|The clock tower in Mussoorie|
|Camping in the Garhwal Himalayas|
Mussoorie is 285 km (180 miles) north of Delhi in Uttarakhand. Long known as 'The Queen of the Hills', Mussoorie sits on a spur between the Ganges and Yamuna Rivers at around 2,000 meters (6,500 feet) above sea level, with the old cantonment of Landour above it (and above the school) on the highest ridge in the area. From this ridge, the panorama stretches to snow-covered ranges whose peaks rise to more than 6,500 meters (21,500 feet) rimming India's northern border with Tibet.
South from the school lies the Doon Valley, at 300 meters (1,000 feet). On a clear day the view stretches beyond the Doon to the Shiwalik range 50 km (30 miles) away, and even to the plains of north India. The Yamuna and the Ganges run through the Doon, and at night thousands of lights twinkle from Dehra Dun, the largest city in the valley and capital of Uttarakhand.
Cool in contrast to the plains, Mussoorie is a leading educational center with many well-known English medium schools.

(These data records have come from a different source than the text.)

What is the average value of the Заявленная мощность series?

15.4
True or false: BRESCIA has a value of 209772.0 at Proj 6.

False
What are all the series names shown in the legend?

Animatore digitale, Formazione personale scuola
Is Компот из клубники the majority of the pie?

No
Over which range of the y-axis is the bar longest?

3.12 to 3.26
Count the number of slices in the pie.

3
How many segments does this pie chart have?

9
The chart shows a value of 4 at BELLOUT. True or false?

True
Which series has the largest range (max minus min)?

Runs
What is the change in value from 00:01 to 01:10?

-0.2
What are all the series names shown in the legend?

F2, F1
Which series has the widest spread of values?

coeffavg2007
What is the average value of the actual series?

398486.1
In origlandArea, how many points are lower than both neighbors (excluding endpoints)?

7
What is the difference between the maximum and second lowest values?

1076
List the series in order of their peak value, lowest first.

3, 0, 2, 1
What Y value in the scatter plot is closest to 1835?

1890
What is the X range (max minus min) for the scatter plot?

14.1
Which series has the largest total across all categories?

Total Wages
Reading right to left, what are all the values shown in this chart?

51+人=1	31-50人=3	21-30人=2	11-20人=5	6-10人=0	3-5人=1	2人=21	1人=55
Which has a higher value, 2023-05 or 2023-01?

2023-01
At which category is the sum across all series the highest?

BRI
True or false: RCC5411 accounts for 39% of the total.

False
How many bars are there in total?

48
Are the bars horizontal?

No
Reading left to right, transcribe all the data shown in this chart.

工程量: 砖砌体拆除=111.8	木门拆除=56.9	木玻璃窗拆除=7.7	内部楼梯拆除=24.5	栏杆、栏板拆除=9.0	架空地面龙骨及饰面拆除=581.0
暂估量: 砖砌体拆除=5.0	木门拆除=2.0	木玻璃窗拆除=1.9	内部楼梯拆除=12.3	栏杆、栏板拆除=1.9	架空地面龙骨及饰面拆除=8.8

One of India's newest states, Uttarakhand was formed in 2001 out of the distinctively hill areas of Uttar Pradesh. Its two main regions, Garhwal and Kumaon, rise from the northern plains to the peaks of the Himalaya, and contain India's highest peaks and the sources of its two most sacred rivers, the Yamuna and the Ganges. The hills and peaks of Uttarakhand are world-renowned for climbing and trekking. Uttarakhand is also a pilgrimage destination for Hindus, with its "Char Dham" (four sacred sites) in the mountains, and the cities of Rishikesh and Haridwar at the point where the Ganges leaves the hills.